Can you attach your current slurm.conf file for the cluster? I'm going to see if Dominik can chase down a reason this could happen.

If you have a way to trigger this again, it might be helpful if you could attach logs captured while the TraceJobs and Backfill DebugFlags were turned on temporarily.

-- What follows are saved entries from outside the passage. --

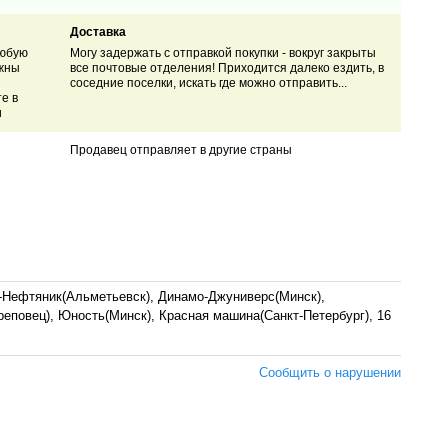
Доставка
любую
Могу задержать с отправкой покупки - вокруг закрыты
ожны
все почтовые отделения! Приходится далеко ездить, в
соседние поселки, искать где можно отправить...
е в
и
Продавец отправляет в другие страны
рс-Нефтяник(Альметьевск), Динамо-Джуниверс
(Минск),
еповец), Юность(Минск), Красная машина(Санкт-Петербург), 16
Сообщить о нарушении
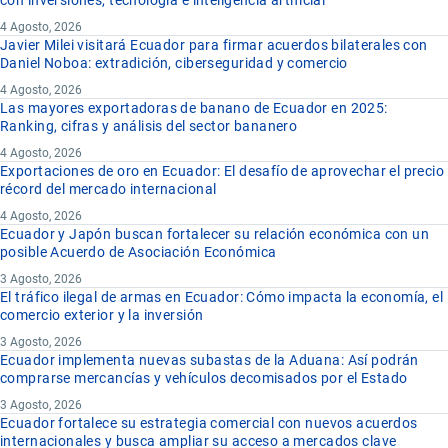
con inversiones, tecnología e inteligencia artificial
4 Agosto, 2026
Javier Milei visitará Ecuador para firmar acuerdos bilaterales con
Daniel Noboa: extradición, ciberseguridad y comercio
4 Agosto, 2026
Las mayores exportadoras de banano de Ecuador en 2025:
Ranking, cifras y análisis del sector bananero
4 Agosto, 2026
Exportaciones de oro en Ecuador: El desafío de aprovechar el precio
récord del mercado internacional
4 Agosto, 2026
Ecuador y Japón buscan fortalecer su relación económica con un
posible Acuerdo de Asociación Económica
3 Agosto, 2026
El tráfico ilegal de armas en Ecuador: Cómo impacta la economía, el
comercio exterior y la inversión
3 Agosto, 2026
Ecuador implementa nuevas subastas de la Aduana: Así podrán
comprarse mercancías y vehículos decomisados por el Estado
3 Agosto, 2026
Ecuador fortalece su estrategia comercial con nuevos acuerdos
internacionales y busca ampliar su acceso a mercados clave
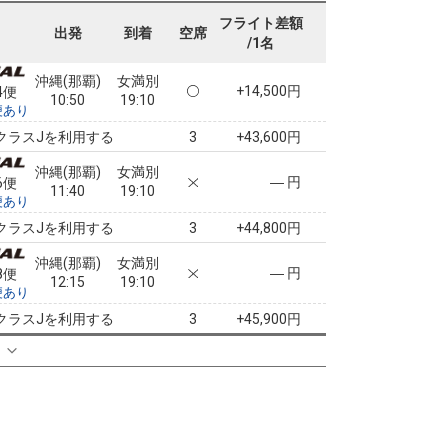
2便
09:55
19:10
便あり
フライト差額
出発
到着
空席
/1名
クラスJを利用する
+43,600円
5
沖縄(那覇)
女満別
+14,500円
4便
10:50
19:10
便あり
クラスJを利用する
+43,600円
3
沖縄(那覇)
女満別
― 円
6便
11:40
19:10
便あり
クラスJを利用する
+44,800円
3
沖縄(那覇)
女満別
― 円
8便
12:15
19:10
便あり
クラスJを利用する
+45,900円
3
る
沖縄(那覇)
女満別
― 円
0便
13:10
19:10
便あり
クラスJを利用する
+45,900円
3
沖縄(那覇)
女満別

Comment 2 Dominik Bartkiewicz 2018-03-13 08:53:20 MDT

Hi

Without data Tim mentioned I can't be sure but I can reproduce similar/same behavior.
I am not sure if this is a bug or just effect of submitting to multiple partition with different MaxMemPerCPU. I will look at this and let you know what we can do about it.

Dominik

Comment 3 Stephane Thiell 2018-03-13 11:27:15 MDT

Hi Tim and Dominik,

Thanks much for looking into this! I just sent you the current slurm.conf by email.

Stephane

Comment 31 Alejandro Sanchez 2018-05-10 02:42:10 MDT

Hi Stephane, this should have been fixed in commit:

https://github.com/SchedMD/slurm/commit/bf4cb0b1b01f3e

starting from 17.11.7. You can apply it at your earliest convenience by appending ".patch" to the github URL. We're gonna go ahead and mark this as resolved/fixed. Please, reopen if there's any new issue you find after applying it. Thanks.